## Problem statement
Answer these questions from the quantum dot text below:
(a) What preferred diacetylene monomer does FIG. 2 show polymerizing?
(b) In what buffer and at what pH were the quantum dots in FIG. 4 held?
(c) What examples of polar solvents does the detailed description give?
======== Document passage
BRIEF DESCRIPTION OF THE FIGURES
[0028] FIG. 1 is a non-exhaustive list of exemplary diacetylene
ligands;
[0029] FIG. 2 illustrates the polymerisation of a preferred
diacetylene monomer, 10,12 tricosadiynoic acid;
[0030] FIG. 3 is a schematic representation of an initial step in
the functionalisation of a quantum dot (QD) surface with
diacetylene monomers prior to polymerisation;
[0031] FIG. 4 is an emission spectrum of InP/ZnS quantum dots bound
to a preferred PEGylated polydiacetylene ligand in 50 mM borate
buffer at pH 8.5;
[0032] FIG. 5 is a normalised plot of the hydrodynamic size of the
InP/ZnS quantum dots which provided the results shown in FIG.
4;
[0033] FIGS. 6a and 6b are photographs of the sample of InP/ZnS
quantum dots analysed to provide the results shown in FIGS. 4 and
5; FIG. 6a was taken under ambient light and FIG. 6b was taken
under UV light at 360 nM; and
[0034] FIG. 7 is a graph illustrating the particle size dispersity
across a population of diacetylene encapsulated quantum dots
prepared according to an embodiment of the present invention and
then dispersed in a water-based borate buffer.
DETAILED DESCRIPTION
[0035] Aqueous compatible quantum dots produced according to
aspects of the present invention may be employed in many different
applications including, but not limited to, incorporation into
polar solvents (e.g., water and water-based solvents), electronic
devices, inks, polymers, glasses or attachment of the quantum dot
nanoparticles to cells, biomolecules, metals, molecules and the
like.
================
======== Exercise data
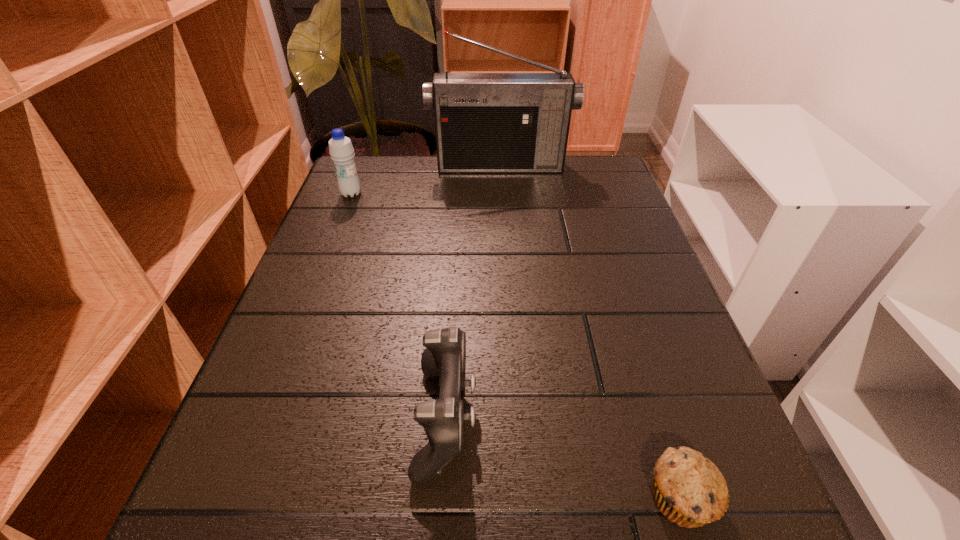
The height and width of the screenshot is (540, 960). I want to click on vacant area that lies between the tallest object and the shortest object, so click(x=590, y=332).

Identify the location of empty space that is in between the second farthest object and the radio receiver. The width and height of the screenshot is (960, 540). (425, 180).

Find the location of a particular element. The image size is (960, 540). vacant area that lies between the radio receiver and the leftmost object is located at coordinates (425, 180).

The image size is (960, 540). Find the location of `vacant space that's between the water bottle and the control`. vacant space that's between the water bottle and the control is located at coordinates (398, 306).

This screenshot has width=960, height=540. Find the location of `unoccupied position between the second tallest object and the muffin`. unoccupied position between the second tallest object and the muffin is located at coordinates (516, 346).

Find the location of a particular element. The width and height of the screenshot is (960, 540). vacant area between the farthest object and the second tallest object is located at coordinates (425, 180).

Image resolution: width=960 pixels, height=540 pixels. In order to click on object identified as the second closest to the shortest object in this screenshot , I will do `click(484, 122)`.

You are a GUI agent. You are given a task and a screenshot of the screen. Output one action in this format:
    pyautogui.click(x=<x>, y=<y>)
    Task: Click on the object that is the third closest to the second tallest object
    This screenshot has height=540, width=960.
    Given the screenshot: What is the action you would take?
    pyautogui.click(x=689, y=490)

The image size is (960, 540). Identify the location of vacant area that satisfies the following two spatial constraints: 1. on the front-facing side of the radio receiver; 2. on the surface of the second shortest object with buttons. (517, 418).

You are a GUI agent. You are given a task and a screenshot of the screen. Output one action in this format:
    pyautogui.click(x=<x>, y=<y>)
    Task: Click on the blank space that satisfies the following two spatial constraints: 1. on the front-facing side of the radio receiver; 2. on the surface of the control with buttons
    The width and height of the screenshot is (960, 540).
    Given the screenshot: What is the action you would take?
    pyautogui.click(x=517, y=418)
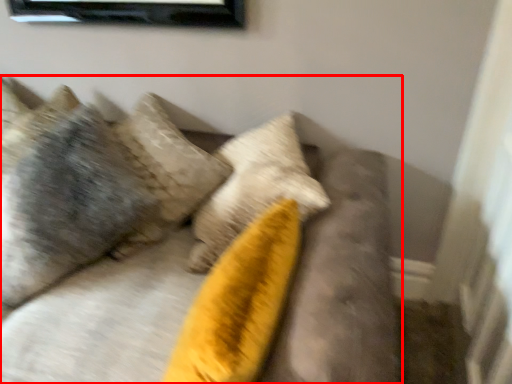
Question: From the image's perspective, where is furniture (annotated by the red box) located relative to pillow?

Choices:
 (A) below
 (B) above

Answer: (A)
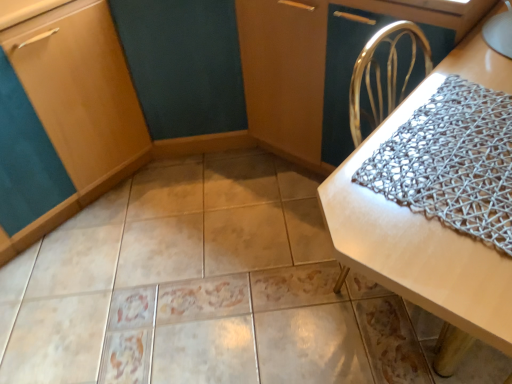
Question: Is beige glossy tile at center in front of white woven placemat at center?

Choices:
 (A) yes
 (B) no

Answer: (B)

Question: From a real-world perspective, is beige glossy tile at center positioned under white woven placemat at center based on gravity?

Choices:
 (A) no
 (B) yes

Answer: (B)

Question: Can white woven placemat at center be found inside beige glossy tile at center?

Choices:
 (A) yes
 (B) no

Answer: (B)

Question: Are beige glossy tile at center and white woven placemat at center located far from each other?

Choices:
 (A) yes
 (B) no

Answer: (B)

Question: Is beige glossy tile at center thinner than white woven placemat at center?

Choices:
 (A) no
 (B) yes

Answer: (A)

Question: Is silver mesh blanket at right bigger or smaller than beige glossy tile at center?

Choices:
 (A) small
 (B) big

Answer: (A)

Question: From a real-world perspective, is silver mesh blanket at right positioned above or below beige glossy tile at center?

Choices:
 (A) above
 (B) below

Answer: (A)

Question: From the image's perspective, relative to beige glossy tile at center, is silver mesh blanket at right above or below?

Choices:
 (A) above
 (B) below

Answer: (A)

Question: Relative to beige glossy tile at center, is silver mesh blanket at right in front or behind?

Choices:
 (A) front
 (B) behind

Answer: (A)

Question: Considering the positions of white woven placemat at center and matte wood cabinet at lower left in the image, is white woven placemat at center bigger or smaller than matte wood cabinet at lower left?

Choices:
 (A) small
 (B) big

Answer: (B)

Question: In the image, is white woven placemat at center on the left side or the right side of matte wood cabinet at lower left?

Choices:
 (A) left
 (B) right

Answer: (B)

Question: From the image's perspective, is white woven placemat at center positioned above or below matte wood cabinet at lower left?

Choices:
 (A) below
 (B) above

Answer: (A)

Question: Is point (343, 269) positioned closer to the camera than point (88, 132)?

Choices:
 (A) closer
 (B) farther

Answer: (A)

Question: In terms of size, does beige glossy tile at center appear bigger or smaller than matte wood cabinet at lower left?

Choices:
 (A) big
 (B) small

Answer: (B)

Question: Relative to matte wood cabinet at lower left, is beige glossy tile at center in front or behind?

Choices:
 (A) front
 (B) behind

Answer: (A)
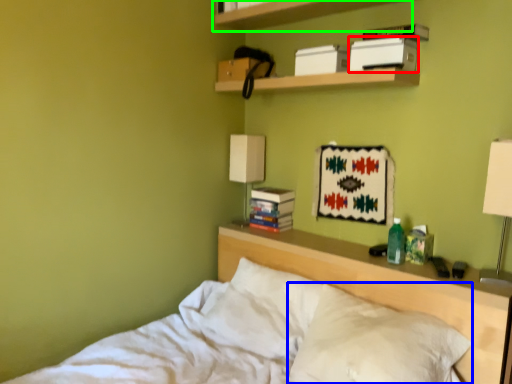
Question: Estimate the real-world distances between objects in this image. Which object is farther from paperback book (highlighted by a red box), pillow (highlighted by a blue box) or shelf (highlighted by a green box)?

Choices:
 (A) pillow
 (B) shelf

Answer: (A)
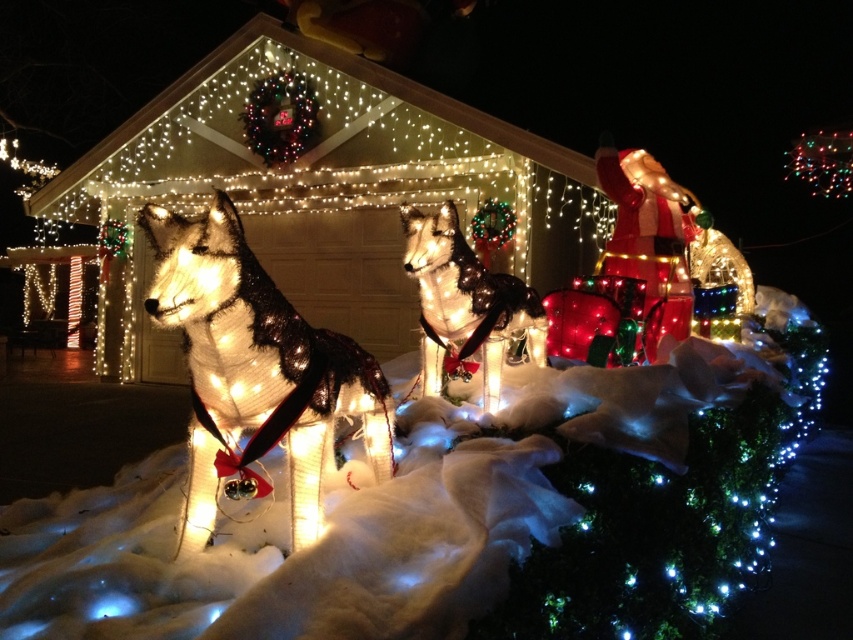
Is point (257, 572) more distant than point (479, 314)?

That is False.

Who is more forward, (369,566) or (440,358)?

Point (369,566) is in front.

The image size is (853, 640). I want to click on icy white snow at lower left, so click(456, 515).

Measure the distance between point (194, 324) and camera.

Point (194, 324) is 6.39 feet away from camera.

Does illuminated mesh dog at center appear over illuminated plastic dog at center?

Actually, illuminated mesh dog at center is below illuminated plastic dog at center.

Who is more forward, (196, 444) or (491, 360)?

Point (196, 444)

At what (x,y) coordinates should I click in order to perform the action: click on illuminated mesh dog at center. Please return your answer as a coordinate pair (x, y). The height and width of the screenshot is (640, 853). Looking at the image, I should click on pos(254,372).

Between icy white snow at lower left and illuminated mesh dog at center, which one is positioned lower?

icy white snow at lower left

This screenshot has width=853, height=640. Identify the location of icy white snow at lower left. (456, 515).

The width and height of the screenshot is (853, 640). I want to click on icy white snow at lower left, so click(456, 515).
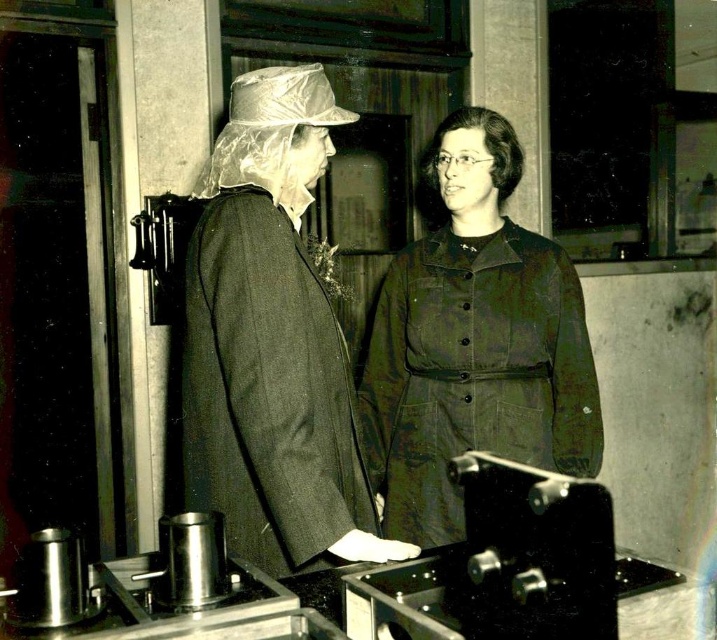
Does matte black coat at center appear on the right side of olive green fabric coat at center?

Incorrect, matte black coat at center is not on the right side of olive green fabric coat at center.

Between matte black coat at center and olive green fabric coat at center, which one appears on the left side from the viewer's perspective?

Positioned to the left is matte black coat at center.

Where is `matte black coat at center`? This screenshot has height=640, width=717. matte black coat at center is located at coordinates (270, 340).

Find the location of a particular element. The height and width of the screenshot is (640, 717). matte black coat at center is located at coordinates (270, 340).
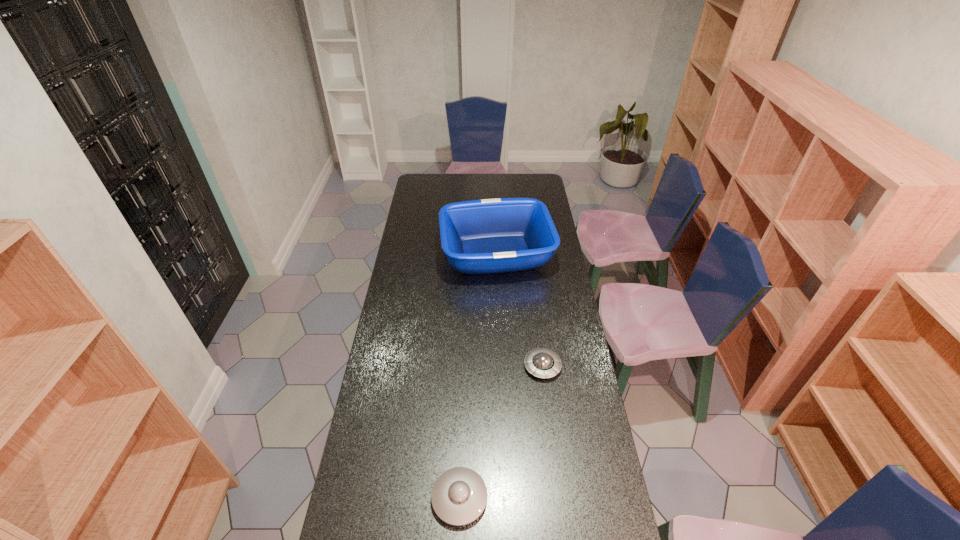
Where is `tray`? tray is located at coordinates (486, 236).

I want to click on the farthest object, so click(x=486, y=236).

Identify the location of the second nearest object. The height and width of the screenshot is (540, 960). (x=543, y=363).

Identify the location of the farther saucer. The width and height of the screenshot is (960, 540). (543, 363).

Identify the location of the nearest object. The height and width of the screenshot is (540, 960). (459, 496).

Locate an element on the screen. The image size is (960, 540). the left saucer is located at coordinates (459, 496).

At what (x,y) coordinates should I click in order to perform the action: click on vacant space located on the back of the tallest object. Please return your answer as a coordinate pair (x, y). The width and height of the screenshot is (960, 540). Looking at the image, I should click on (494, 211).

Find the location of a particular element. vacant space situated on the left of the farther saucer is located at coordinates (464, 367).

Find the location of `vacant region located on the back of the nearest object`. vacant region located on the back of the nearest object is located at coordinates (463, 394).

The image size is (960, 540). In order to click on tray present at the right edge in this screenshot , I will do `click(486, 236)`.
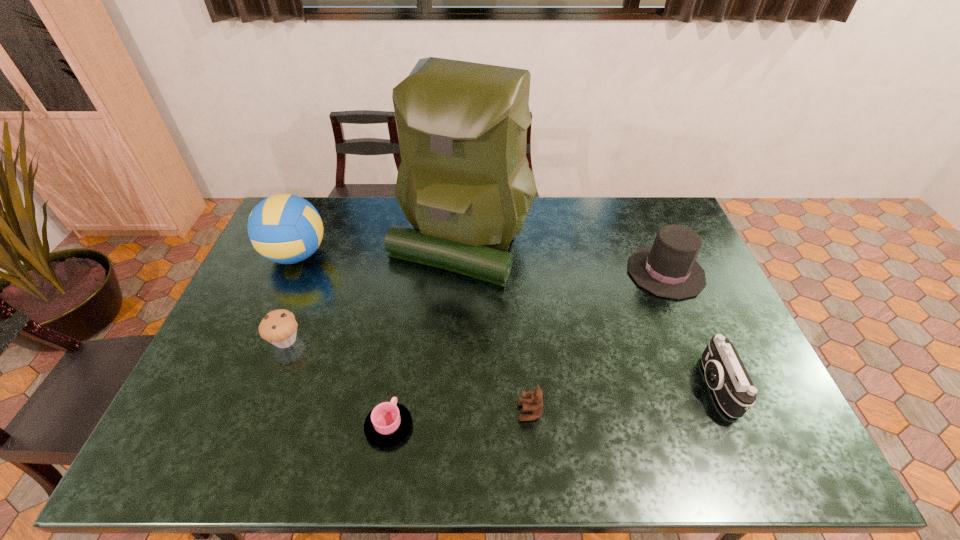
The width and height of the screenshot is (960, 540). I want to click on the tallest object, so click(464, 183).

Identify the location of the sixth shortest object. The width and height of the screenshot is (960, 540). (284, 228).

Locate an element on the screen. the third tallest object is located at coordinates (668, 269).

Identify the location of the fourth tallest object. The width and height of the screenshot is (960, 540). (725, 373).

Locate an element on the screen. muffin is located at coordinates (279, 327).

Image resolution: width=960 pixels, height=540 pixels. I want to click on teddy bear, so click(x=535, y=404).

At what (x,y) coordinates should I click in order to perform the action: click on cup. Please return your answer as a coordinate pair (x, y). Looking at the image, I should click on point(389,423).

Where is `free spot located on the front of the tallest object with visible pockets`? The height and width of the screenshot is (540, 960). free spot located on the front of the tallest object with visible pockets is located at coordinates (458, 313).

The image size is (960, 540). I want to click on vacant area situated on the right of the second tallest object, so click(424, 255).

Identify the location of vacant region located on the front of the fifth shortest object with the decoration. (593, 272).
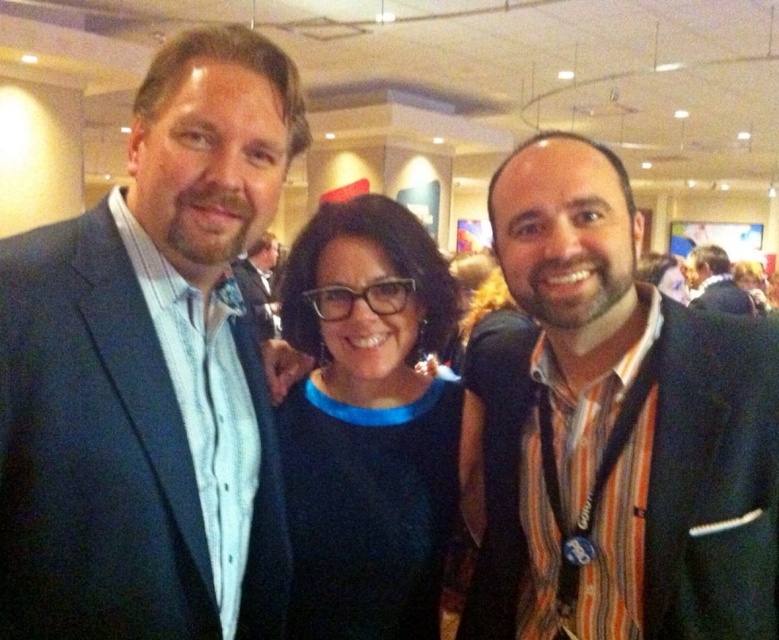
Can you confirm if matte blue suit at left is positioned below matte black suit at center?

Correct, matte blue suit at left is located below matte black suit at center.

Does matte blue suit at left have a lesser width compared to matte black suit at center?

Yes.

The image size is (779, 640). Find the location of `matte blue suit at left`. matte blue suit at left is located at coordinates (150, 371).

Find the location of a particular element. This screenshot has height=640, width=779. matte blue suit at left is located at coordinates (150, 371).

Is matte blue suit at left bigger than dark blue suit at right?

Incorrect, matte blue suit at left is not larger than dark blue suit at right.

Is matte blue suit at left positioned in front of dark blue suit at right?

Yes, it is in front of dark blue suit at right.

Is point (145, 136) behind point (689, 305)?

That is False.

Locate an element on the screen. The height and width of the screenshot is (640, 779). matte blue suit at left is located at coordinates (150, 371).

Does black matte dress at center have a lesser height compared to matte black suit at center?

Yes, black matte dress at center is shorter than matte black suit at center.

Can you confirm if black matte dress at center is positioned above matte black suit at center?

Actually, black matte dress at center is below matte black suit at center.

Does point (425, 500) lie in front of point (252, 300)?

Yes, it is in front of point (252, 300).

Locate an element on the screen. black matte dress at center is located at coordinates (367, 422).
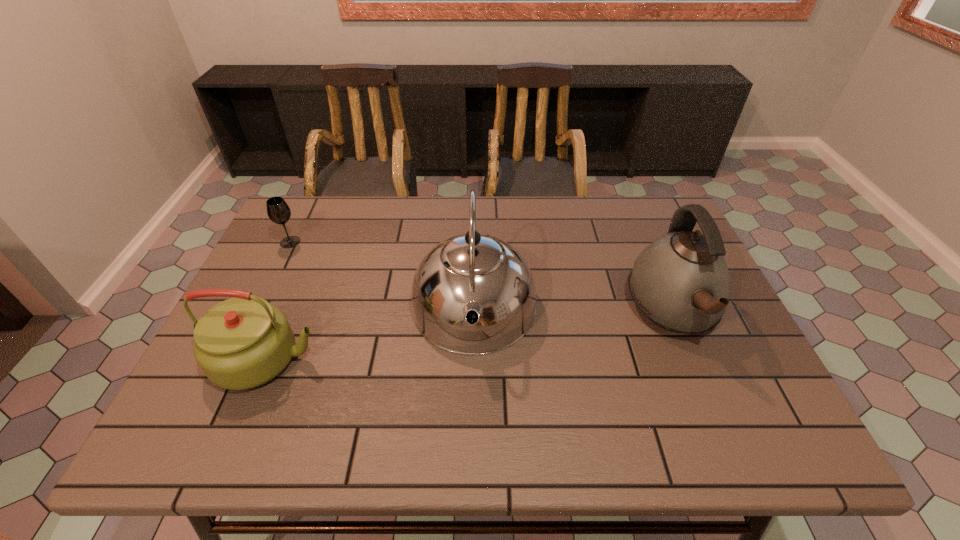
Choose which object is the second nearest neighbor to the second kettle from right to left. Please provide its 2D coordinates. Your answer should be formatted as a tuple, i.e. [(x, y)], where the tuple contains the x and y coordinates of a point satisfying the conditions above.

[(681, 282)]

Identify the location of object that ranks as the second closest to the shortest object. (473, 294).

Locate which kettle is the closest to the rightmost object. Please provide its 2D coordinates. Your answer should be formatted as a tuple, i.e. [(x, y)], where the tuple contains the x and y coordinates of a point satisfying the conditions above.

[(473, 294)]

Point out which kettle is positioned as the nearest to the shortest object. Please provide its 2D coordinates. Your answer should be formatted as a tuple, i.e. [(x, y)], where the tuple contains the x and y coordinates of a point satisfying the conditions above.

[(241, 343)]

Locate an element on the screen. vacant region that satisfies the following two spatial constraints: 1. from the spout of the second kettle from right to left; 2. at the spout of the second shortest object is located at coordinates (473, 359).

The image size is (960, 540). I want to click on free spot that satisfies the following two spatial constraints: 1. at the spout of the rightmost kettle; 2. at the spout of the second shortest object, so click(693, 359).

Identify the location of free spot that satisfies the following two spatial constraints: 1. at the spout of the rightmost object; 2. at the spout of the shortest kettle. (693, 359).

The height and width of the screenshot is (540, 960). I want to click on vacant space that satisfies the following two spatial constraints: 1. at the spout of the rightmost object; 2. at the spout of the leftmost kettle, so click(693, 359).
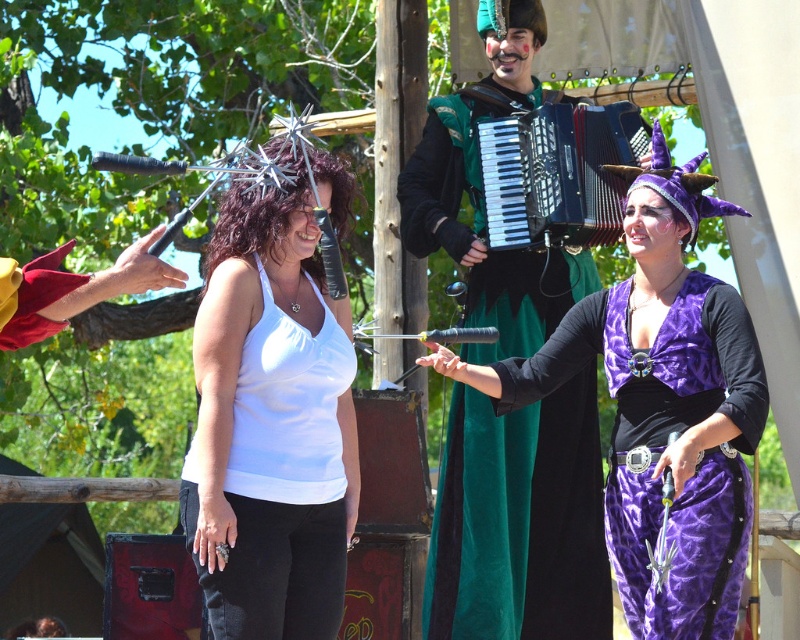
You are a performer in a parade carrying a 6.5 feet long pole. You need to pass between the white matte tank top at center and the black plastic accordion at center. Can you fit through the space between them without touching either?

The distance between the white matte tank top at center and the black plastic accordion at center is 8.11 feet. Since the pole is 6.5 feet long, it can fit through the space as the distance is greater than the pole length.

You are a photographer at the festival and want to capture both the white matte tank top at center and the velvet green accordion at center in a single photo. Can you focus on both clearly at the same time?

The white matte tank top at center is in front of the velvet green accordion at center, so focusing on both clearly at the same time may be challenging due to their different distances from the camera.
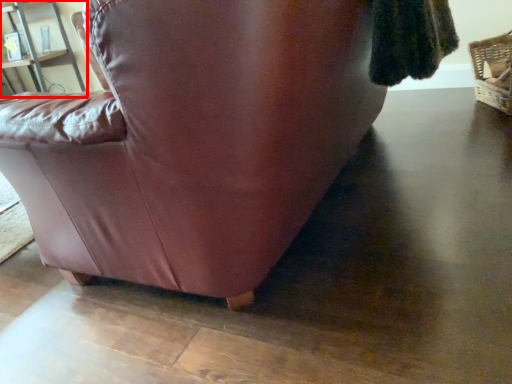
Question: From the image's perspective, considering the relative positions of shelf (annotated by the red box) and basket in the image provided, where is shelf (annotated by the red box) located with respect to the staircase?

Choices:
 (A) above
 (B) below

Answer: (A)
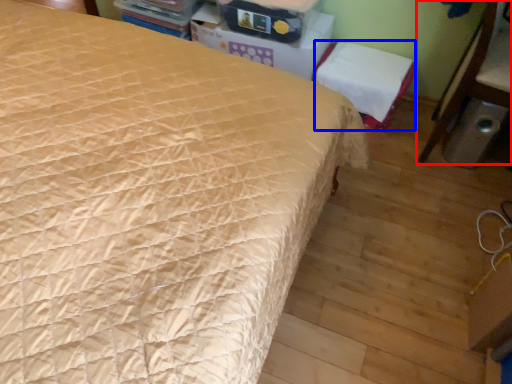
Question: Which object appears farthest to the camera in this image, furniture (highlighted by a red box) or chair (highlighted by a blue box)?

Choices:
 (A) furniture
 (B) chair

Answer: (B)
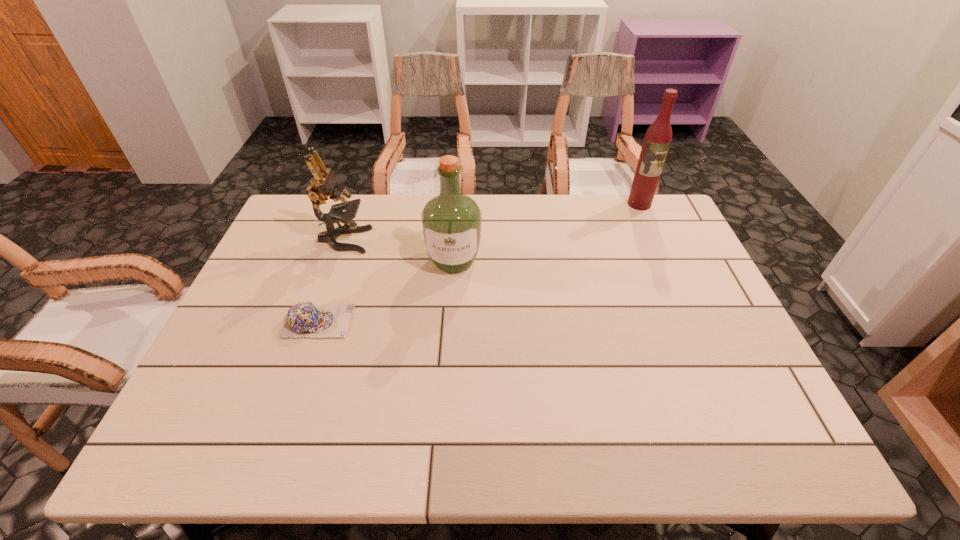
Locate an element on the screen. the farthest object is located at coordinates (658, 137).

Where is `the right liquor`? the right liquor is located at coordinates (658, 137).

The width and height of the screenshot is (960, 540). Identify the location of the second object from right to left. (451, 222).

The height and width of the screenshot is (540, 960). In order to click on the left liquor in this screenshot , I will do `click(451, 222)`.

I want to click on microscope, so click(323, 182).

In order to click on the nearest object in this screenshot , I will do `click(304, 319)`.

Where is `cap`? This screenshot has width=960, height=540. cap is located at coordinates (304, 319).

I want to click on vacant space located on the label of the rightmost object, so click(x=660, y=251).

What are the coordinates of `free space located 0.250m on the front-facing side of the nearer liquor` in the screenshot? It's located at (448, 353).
================
## Exercise answer
(a) 10,12 tricosadiynoic acid
(b) 50 mM borate buffer at pH 8.5
(c) Water and water-based solvents